Il n’y a plus de doute possible : Barrière souhaite tenir une place centrale dans l’univers des jeux en ligne d’ici quelques années. Le groupe a en effet annoncé le rachat de 60% du capital de Nolaroads, agence spécialisée dans la transformation digitale et les applications. Une décision logique après de premiers résultats encourageants sur mobile.

Des débuts prometteurs

Ce rachat de Nolaroads fait suite à une collaboration qui dure depuis bientôt deux ans. Cela avait commencé par une refonte intégrale de ses sites internets réalisée en vue de toucher un public plus jeune (les fameux « Millenials »).

Mais l’événement décisif fut sans doute la création en octobre 2016 de l’application mobile « Barrière Pocket casino ». Cette appli gratuite est composée de deux jeux : Fruity Slot (une machine à sous), et Blackjack Mousquetaire (un Blackjack romanesque et enrichi de défis).
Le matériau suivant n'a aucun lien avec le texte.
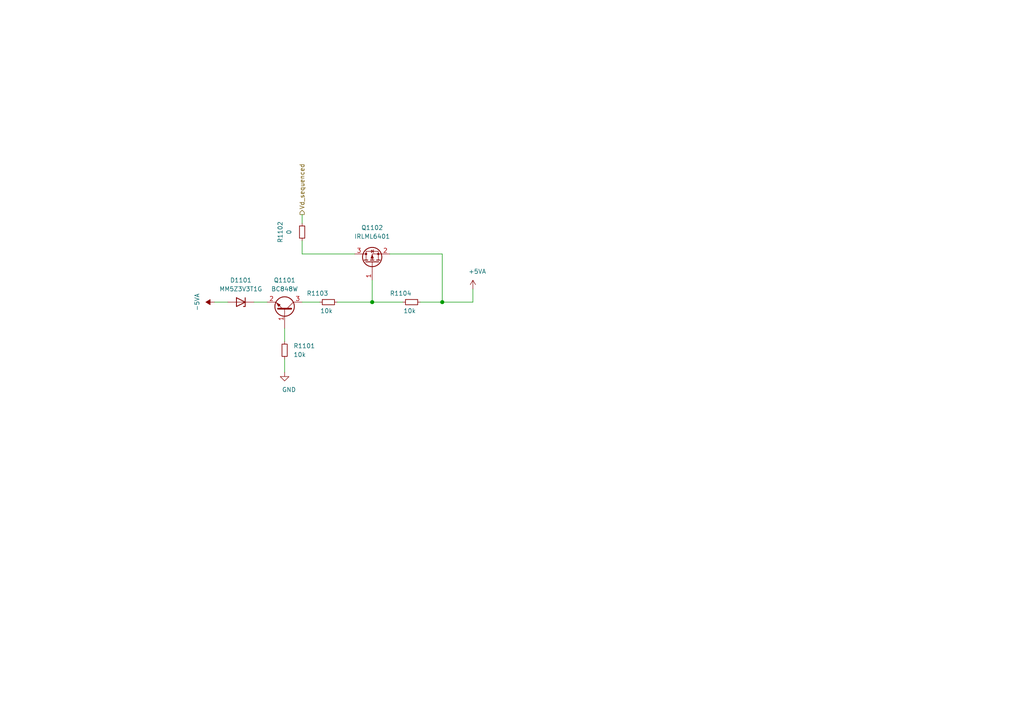
<source format=kicad_sch>
(kicad_sch (version 20211123) (generator eeschema)

  (uuid d8f3e102-486a-4e1b-9bc3-640b26c1c896)

  (paper "A4")

  

  (junction (at 128.27 87.63) (diameter 1.016) (color 0 0 0 0)
    (uuid 5fe3d304-959d-4513-b6d4-e4767ad8a9d9)
  )
  (junction (at 107.95 87.63) (diameter 1.016) (color 0 0 0 0)
    (uuid 7629893c-4d2a-4b33-b87f-4e9d912b55c9)
  )

  (wire (pts (xy 87.63 69.85) (xy 87.63 73.66))
    (stroke (width 0) (type solid) (color 0 0 0 0))
    (uuid 2e17b02a-91d4-4d9b-a31e-42f40a325eb1)
  )
  (wire (pts (xy 113.03 73.66) (xy 128.27 73.66))
    (stroke (width 0) (type solid) (color 0 0 0 0))
    (uuid 34a02b1c-b58f-42f9-8f3b-acf46c14ffe5)
  )
  (wire (pts (xy 87.63 73.66) (xy 102.87 73.66))
    (stroke (width 0) (type solid) (color 0 0 0 0))
    (uuid 3fb64e41-dd16-4e07-b095-e65afad1f8f4)
  )
  (wire (pts (xy 82.55 95.25) (xy 82.55 99.06))
    (stroke (width 0) (type solid) (color 0 0 0 0))
    (uuid 5262482a-2ea8-405b-9a4d-d5514e2bb1df)
  )
  (wire (pts (xy 82.55 104.14) (xy 82.55 107.95))
    (stroke (width 0) (type solid) (color 0 0 0 0))
    (uuid 52dac560-73a9-491f-a529-f2e46fceb467)
  )
  (wire (pts (xy 62.23 87.63) (xy 66.04 87.63))
    (stroke (width 0) (type solid) (color 0 0 0 0))
    (uuid 646b471a-88ff-4eb3-ac36-e3d4d997dcff)
  )
  (wire (pts (xy 73.66 87.63) (xy 77.47 87.63))
    (stroke (width 0) (type solid) (color 0 0 0 0))
    (uuid 7e3a7213-623c-428c-9756-aeb38b6a5b6c)
  )
  (wire (pts (xy 128.27 87.63) (xy 137.16 87.63))
    (stroke (width 0) (type solid) (color 0 0 0 0))
    (uuid 8e5caa5a-d903-4318-85a9-80fb01b9df2e)
  )
  (wire (pts (xy 97.79 87.63) (xy 107.95 87.63))
    (stroke (width 0) (type solid) (color 0 0 0 0))
    (uuid a94549a2-e217-4552-bf39-1c02c373310f)
  )
  (wire (pts (xy 107.95 87.63) (xy 107.95 81.28))
    (stroke (width 0) (type solid) (color 0 0 0 0))
    (uuid b6a9c402-c2b8-4c7b-a714-1b96a1061aee)
  )
  (wire (pts (xy 128.27 73.66) (xy 128.27 87.63))
    (stroke (width 0) (type solid) (color 0 0 0 0))
    (uuid bb61b3e7-ca23-4ccf-bfcb-3c39fdd2eae2)
  )
  (wire (pts (xy 87.63 87.63) (xy 92.71 87.63))
    (stroke (width 0) (type solid) (color 0 0 0 0))
    (uuid c40da61c-9fd1-4423-867d-5000ddd37281)
  )
  (wire (pts (xy 121.92 87.63) (xy 128.27 87.63))
    (stroke (width 0) (type solid) (color 0 0 0 0))
    (uuid c4627714-9b88-4a62-bcb4-daa8b8bf44b3)
  )
  (wire (pts (xy 107.95 87.63) (xy 116.84 87.63))
    (stroke (width 0) (type solid) (color 0 0 0 0))
    (uuid e169e9d8-c94b-4042-9b58-1a71382c29b9)
  )
  (wire (pts (xy 87.63 62.23) (xy 87.63 64.77))
    (stroke (width 0) (type solid) (color 0 0 0 0))
    (uuid e190e902-a9ff-43a8-8a44-17a4213fc77c)
  )
  (wire (pts (xy 137.16 87.63) (xy 137.16 83.82))
    (stroke (width 0) (type solid) (color 0 0 0 0))
    (uuid e194190e-a2a9-4d3e-862e-2d817cd5f242)
  )

  (hierarchical_label "Vd_sequenced" (shape output) (at 87.63 62.23 90)
    (effects (font (size 1.27 1.27)) (justify left))
    (uuid 71aed51f-190f-4029-a960-38da4b353372)
  )

  (symbol (lib_id "power:GND") (at 82.55 107.95 0) (unit 1)
    (in_bom yes) (on_board yes)
    (uuid 0ec202c3-4d60-42db-aeb1-02d6ae2e2a60)
    (property "Reference" "#PWR01102" (id 0) (at 82.55 114.3 0)
      (effects (font (size 1.27 1.27)) hide)
    )
    (property "Value" "GND" (id 1) (at 83.82 113.03 0))
    (property "Footprint" "" (id 2) (at 82.55 107.95 0)
      (effects (font (size 1.27 1.27)) hide)
    )
    (property "Datasheet" "" (id 3) (at 82.55 107.95 0)
      (effects (font (size 1.27 1.27)) hide)
    )
    (pin "1" (uuid e5605b8f-44f2-42e6-971d-201dadf4c03f))
  )

  (symbol (lib_id "Device:R_Small") (at 95.25 87.63 90) (unit 1)
    (in_bom yes) (on_board yes)
    (uuid 30406d64-0da5-41ba-b06a-e693a3f1150b)
    (property "Reference" "R1103" (id 0) (at 95.25 85.09 90)
      (effects (font (size 1.27 1.27)) (justify left))
    )
    (property "Value" "10k" (id 1) (at 96.52 90.17 90)
      (effects (font (size 1.27 1.27)) (justify left))
    )
    (property "Footprint" "Resistor_SMD:R_0402_1005Metric" (id 2) (at 95.25 87.63 0)
      (effects (font (size 1.27 1.27)) hide)
    )
    (property "Datasheet" "~" (id 3) (at 95.25 87.63 0)
      (effects (font (size 1.27 1.27)) hide)
    )
    (pin "1" (uuid 9b99217d-91fa-470a-bd4b-e35d1493c46a))
    (pin "2" (uuid 7bfee4bc-cd48-48c6-911d-a8c105445740))
  )

  (symbol (lib_id "power:-5VA") (at 62.23 87.63 90) (unit 1)
    (in_bom yes) (on_board yes)
    (uuid 5bf47301-935a-4b8b-84fe-3bb9ff732a59)
    (property "Reference" "#PWR01101" (id 0) (at 59.69 87.63 0)
      (effects (font (size 1.27 1.27)) hide)
    )
    (property "Value" "-5VA" (id 1) (at 57.15 87.63 0))
    (property "Footprint" "" (id 2) (at 62.23 87.63 0)
      (effects (font (size 1.27 1.27)) hide)
    )
    (property "Datasheet" "" (id 3) (at 62.23 87.63 0)
      (effects (font (size 1.27 1.27)) hide)
    )
    (pin "1" (uuid 32f87e35-cf7a-4c52-9358-a10f34b36eb0))
  )

  (symbol (lib_id "power:+5VA") (at 137.16 83.82 0) (unit 1)
    (in_bom yes) (on_board yes)
    (uuid 69f72998-33da-4999-835a-2f1869cf4562)
    (property "Reference" "#PWR01103" (id 0) (at 137.16 87.63 0)
      (effects (font (size 1.27 1.27)) hide)
    )
    (property "Value" "+5VA" (id 1) (at 138.43 78.74 0))
    (property "Footprint" "" (id 2) (at 137.16 83.82 0)
      (effects (font (size 1.27 1.27)) hide)
    )
    (property "Datasheet" "" (id 3) (at 137.16 83.82 0)
      (effects (font (size 1.27 1.27)) hide)
    )
    (pin "1" (uuid 88283c92-1eed-41b7-9577-274ec5350d99))
  )

  (symbol (lib_id "Device:R_Small") (at 82.55 101.6 0) (unit 1)
    (in_bom yes) (on_board yes)
    (uuid 781831ed-5c93-4c9a-8198-292582fbff5d)
    (property "Reference" "R1101" (id 0) (at 85.09 100.33 0)
      (effects (font (size 1.27 1.27)) (justify left))
    )
    (property "Value" "10k" (id 1) (at 85.09 102.87 0)
      (effects (font (size 1.27 1.27)) (justify left))
    )
    (property "Footprint" "Resistor_SMD:R_0402_1005Metric" (id 2) (at 82.55 101.6 0)
      (effects (font (size 1.27 1.27)) hide)
    )
    (property "Datasheet" "~" (id 3) (at 82.55 101.6 0)
      (effects (font (size 1.27 1.27)) hide)
    )
    (pin "1" (uuid d2663e06-8d52-4870-a6a1-ba3d46a9889d))
    (pin "2" (uuid 727aa763-0331-4892-ba15-6800d126d165))
  )

  (symbol (lib_id "Device:R_Small") (at 119.38 87.63 90) (unit 1)
    (in_bom yes) (on_board yes)
    (uuid 7a9f85f2-cc3b-4659-b3f3-35e80057bef9)
    (property "Reference" "R1104" (id 0) (at 119.38 85.09 90)
      (effects (font (size 1.27 1.27)) (justify left))
    )
    (property "Value" "10k" (id 1) (at 120.65 90.17 90)
      (effects (font (size 1.27 1.27)) (justify left))
    )
    (property "Footprint" "Resistor_SMD:R_0402_1005Metric" (id 2) (at 119.38 87.63 0)
      (effects (font (size 1.27 1.27)) hide)
    )
    (property "Datasheet" "~" (id 3) (at 119.38 87.63 0)
      (effects (font (size 1.27 1.27)) hide)
    )
    (pin "1" (uuid 41cea5ae-e42f-450a-a0d4-db709a2b89c8))
    (pin "2" (uuid 77c06819-86b9-4640-9e35-8e32767d03d2))
  )

  (symbol (lib_id "Device:R_Small") (at 87.63 67.31 180) (unit 1)
    (in_bom yes) (on_board yes)
    (uuid b8c29942-1855-4cfd-b32c-3b8e9b676ced)
    (property "Reference" "R1102" (id 0) (at 81.28 67.31 90))
    (property "Value" "0" (id 1) (at 83.82 67.31 90))
    (property "Footprint" "Resistor_SMD:R_0402_1005Metric" (id 2) (at 87.63 67.31 0)
      (effects (font (size 1.27 1.27)) hide)
    )
    (property "Datasheet" "~" (id 3) (at 87.63 67.31 0)
      (effects (font (size 1.27 1.27)) hide)
    )
    (pin "1" (uuid 06dddad9-db40-4a11-83f1-e713d8ae9834))
    (pin "2" (uuid 801ef95c-270d-4781-abfd-a5e19d506696))
  )

  (symbol (lib_id "Transistor_BJT:BC848W") (at 82.55 90.17 270) (mirror x) (unit 1)
    (in_bom yes) (on_board yes)
    (uuid cb75f3a9-9c29-4339-bb2e-e9ac42571595)
    (property "Reference" "Q1101" (id 0) (at 82.55 81.28 90))
    (property "Value" "BC848W" (id 1) (at 82.55 83.82 90))
    (property "Footprint" "Package_TO_SOT_SMD:SOT-323_SC-70" (id 2) (at 80.645 85.09 0)
      (effects (font (size 1.27 1.27) italic) (justify left) hide)
    )
    (property "Datasheet" "http://www.infineon.com/dgdl/Infineon-BC847SERIES_BC848SERIES_BC849SERIES_BC850SERIES-DS-v01_01-en.pdf?fileId=db3a304314dca389011541d4630a1657" (id 3) (at 82.55 90.17 0)
      (effects (font (size 1.27 1.27)) (justify left) hide)
    )
    (pin "1" (uuid ebb161f2-2714-4419-9c43-e2991485f953))
    (pin "2" (uuid 38358392-4cec-4a72-96a4-60732b4a8134))
    (pin "3" (uuid d1e46fa6-daef-42d2-89f2-21018c5f51c7))
  )

  (symbol (lib_id "Diode:MM5Zxx") (at 69.85 87.63 180) (unit 1)
    (in_bom yes) (on_board yes)
    (uuid d6ff98e4-470e-4758-9257-4fdc73b09658)
    (property "Reference" "D1101" (id 0) (at 69.85 81.28 0))
    (property "Value" "MM5Z3V3T1G" (id 1) (at 69.85 83.82 0))
    (property "Footprint" "Diode_SMD:D_SOD-523" (id 2) (at 69.85 83.185 0)
      (effects (font (size 1.27 1.27)) hide)
    )
    (property "Datasheet" "https://diotec.com/tl_files/diotec/files/pdf/datasheets/mm5z2v4.pdf" (id 3) (at 69.85 87.63 0)
      (effects (font (size 1.27 1.27)) hide)
    )
    (pin "1" (uuid e5c808d7-6bfe-4e81-81bd-69a2643d3d08))
    (pin "2" (uuid a2d18482-51b0-4ea3-9a37-e113d861f943))
  )

  (symbol (lib_id "Transistor_FET:IRLML6401") (at 107.95 76.2 90) (unit 1)
    (in_bom yes) (on_board yes)
    (uuid fc85e821-7bcc-4cfb-9db7-810b1c482345)
    (property "Reference" "Q1102" (id 0) (at 107.95 66.04 90))
    (property "Value" "IRLML6401" (id 1) (at 107.95 68.58 90))
    (property "Footprint" "Package_TO_SOT_SMD:SOT-23" (id 2) (at 109.855 71.12 0)
      (effects (font (size 1.27 1.27) italic) (justify left) hide)
    )
    (property "Datasheet" "https://www.infineon.com/dgdl/irlml6401pbf.pdf?fileId=5546d462533600a401535668b96d2634" (id 3) (at 107.95 76.2 0)
      (effects (font (size 1.27 1.27)) (justify left) hide)
    )
    (pin "1" (uuid af4fb390-51f3-429a-b952-8bcd94f7b36a))
    (pin "2" (uuid ac4cb416-75c8-4fcc-8e23-f8599a8aff8c))
    (pin "3" (uuid 1a14d474-cb6b-45e4-ac3c-d56e185849d7))
  )
)

</source>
Elle permet également à la firme de fidéliser sa clientèle en prolongeant son expérience en dehors des établissements et en lui offrant de vrais cadeaux à retirer en casino.

En un peu moins d’une année, l’application a déjà été téléchargée plus de 40.000 fois. Une belle réussite qui semble avoir orienté le groupe.

Tourner la page du poker en ligne

En tout cas, cette application aura eu le mérite de faire oublier une mauvaise expérience passée. En 2010, Barrière avait déjà tenté une immersion dans le monde du jeu d’argent en ligne. Le groupe s’était allié avec la Française des jeux pour créer LB Poker, opérateur agréé de Poker en ligne.

Mais ce fut un échec cuisant. BarrièrePoker.fr, le site issu de cette union, n’avait pas réussi à s’imposer face aux indétrônables Winamax, PokerStars, et Bwinparty. Une seule solution, la fermeture pure et simple de la plate-forme seulement trois années plus tard. «L’entreprise tire les enseignements d’un marché internet sensible à la conjoncture économique», avait sobrement déclaré l’opérateur.

Barrière de plus en plus séduit par le virtuel

Cette mésaventure n’aura pas refroidi le groupe Barrière bien longtemps. Sans doute en a-t-il tiré des « enseignements »… Mais l’envie de conquérir de nouveaux marchés grâce au virtuel se fait toujours sentir.

«Le jeu sous toutes ses formes est un métier en forte progression. Acteur dans le segment des casinos, nous avions identifié un premier relais de croissance avec l’e-sport. Aujourd’hui, nous en avons un deuxième avec les jeux mobiles», a déclaré Sylvie Joly, directrice marketing Casinos de Barrière, aux Échos. L’annonce du rachat intervient en effet peu après une entrée remarquée dans le monde de l’e-sport en partenariat avec Webedia, l’un des mastodontes du milieu.

Concernant les jeux mobiles, un nouveau titre a d’ores et déjà été annoncé pour la fin de l’année prochaine. Et ce n’est qu’un début ! Barrière souhaite produire toute une gamme de jeux mobiles gratuits pour la France et l’étranger. Le groupe pourra-t-il tenir une position aussi centrale dans le monde virtuel que dans le réel ? Seul l’avenir nous le dira.